The past several months have been full of political surprises tracing back to Brexit, the British Referendum vote to leave the European Union last June, to the November election of U.S. President Donald Trump. Both of these election turnouts have had serious ramifications on the stability of the global economy, particularly, the Euro. However, the Euro’s volatility doesn’t end there.
In the next several weeks, other Eurozone member countries will hold elections to determine their respective country’s political and economic futures. On March 15th, the Netherlands will hold their Presidential election, which will serve as an indicator for the later French election on April 23rd and May 7th (France operates on a runoff voting system).

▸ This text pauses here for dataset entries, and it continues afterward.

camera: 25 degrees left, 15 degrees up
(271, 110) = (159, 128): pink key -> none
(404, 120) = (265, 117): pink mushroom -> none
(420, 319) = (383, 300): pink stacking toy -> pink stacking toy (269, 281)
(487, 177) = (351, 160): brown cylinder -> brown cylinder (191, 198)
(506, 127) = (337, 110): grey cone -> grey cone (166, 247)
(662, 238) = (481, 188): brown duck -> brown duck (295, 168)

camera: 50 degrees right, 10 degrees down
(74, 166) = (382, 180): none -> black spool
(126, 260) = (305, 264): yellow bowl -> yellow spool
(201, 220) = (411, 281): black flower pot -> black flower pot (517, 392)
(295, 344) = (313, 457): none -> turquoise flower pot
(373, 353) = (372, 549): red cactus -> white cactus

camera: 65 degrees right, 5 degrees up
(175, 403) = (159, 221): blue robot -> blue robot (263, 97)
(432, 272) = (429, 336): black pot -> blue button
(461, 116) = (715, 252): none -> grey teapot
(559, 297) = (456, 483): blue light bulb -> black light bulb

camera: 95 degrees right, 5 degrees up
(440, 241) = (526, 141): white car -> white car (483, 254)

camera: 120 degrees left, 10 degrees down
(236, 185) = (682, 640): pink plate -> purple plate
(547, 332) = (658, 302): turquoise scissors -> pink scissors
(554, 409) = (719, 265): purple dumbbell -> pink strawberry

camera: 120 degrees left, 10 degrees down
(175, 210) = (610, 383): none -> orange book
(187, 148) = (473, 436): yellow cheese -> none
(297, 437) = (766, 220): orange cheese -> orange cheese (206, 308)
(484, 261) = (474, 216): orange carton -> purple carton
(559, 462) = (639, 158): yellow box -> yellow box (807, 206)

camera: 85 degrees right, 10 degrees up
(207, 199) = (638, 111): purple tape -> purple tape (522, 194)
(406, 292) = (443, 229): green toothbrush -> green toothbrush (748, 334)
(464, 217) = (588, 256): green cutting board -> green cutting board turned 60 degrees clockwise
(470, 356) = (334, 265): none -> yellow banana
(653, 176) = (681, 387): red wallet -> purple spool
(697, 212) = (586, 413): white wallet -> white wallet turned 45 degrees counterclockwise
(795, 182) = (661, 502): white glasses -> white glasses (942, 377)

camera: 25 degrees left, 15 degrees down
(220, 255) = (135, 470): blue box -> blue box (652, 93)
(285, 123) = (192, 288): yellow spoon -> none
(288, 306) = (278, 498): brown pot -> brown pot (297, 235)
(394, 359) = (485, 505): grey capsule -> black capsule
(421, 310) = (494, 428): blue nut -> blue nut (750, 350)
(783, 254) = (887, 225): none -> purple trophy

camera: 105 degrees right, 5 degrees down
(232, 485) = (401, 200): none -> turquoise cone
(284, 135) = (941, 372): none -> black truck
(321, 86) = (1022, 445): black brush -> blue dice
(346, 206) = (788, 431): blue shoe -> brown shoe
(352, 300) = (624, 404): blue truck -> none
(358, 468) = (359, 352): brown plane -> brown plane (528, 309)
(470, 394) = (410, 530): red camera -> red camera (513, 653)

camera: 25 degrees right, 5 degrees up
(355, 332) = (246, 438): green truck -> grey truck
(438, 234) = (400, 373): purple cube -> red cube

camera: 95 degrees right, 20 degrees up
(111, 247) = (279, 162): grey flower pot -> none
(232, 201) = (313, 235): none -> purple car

French Presidential Candidate Marine Le Pen (Left) and Dutch Presidential Candidate Geerts Wilders (Right)
In both countries’ elections, populist party candidates have rallied to the national stage and gained support from large volumes of voters. In the Netherlands, Geert Wilders leads the Dutch Party for Freedom (PVV) and has drawn comparisons to President Donald Trump for his anti-immigrant and anti-Islamic rhetoric as well as for his popular use of Twitter. Wilders also stated that if elected, he promises the Netherlands would receive their own referendum to exit the European Union (EU) and once again become a sovereign state.
Mr. Wilders insists that exiting the EU would enable the Netherlands to save billions of dollars that are annually spent on EU regulations. However, according to data from the Observatory of Economic Complexity, sponsored by MIT, the Netherlands would suffer from exiting the EU. In 2014, the Netherlands held a negative trading balance of $27.3 Billion. Additionally, the country’s top trading partners are Germany, Belgium-Luxemburg, the United Kingdom, France, and Italy, the majority of which the Netherlands benefits from trading with because of agreements with the EU.
Given that the Netherlands is one of the founding countries of the European Union and that is it one of the more stable economies in the region, a “Nexit” (Netherlands exit) would make the Euro increasingly more unstable. To provide perpsective, just before the British Referendum, the Euro was trading with the U.S. Dollar at $1.13 per €1. As of today, the Euro is currently trading at $1.06 per €1. A Nexit could have serious effects on the authority of the Euro causing the currency to drop to its lowest levels of the decade.
With this being said, is it currently possible for a far-right candidate like Wilders to win the upcoming election? Wilders’ PVV party is currently second in a recent Dutch poll, and trails only the incumbent People’s Party for Freedom and Democracy (VVD) by just 1%. The Dutch Government operates on a parliament seat-based system where parties are awarded seats for particular amounts of votes. With recent polls, this would award the PVV party 24 seats in Parliament, giving them significant political influence.
Even if the PVV does not receive a large volume of votes, their message has made an impact on the overall voter base and influenced the platforms of other parties. Parties such as the Socialist party, which is expected to do well in the election, has also rallied on an anti-EU and anti-globalization platform.
With this high-level of risk and uncertainty associated with the Euro, my expectation is that the Euro will fall significantly after the Dutch election. Therefore, prudent investor advice would be to short the Euro against the dollar to hedge against election risk just before the March 15th vote. Now, depending upon the developments in the French Presidential race, investors should consider potentially shorting the Euro again in April.
While the Netherlands await the results of their election in a few short days, France, which has a long history of political revolution, is also facing a populist right-wing candidate in Marine Le Pen. Le Pen has voiced her opposition to globalization, refugees, immigration, and France’s affiliation with the EU establishment. Based on current reports and polls, Le Pen is expected to pass through the first round of voting in April. However, the majority of polls have her losing to any leading candidate in the final round. While she is not likely to become president, investors should be wary of the rising nationalistic influence in France and throughout Europe that could undermine the stability of the Euro.
“The Euro could collapse within the next 18 months”
Growing nationalist sentiments like that of France and the Netherlands can also be found in stable economies like Germany. President Trump’s recent nomination for the position of Ambassador to the European Union, Ted Malloch, stated that he believes the Euro could collapse within the next 18 months. If both of these candidates are able to significantly influence their respective governments, we can expect that further anti-European Union sentiment will succeed in other parts of the continent further threatening the security of the Euro.While much of this discussion is speculation, it points towards growing concerns of the security of the Euro and the attractiveness in shorting the currency for short-term gains.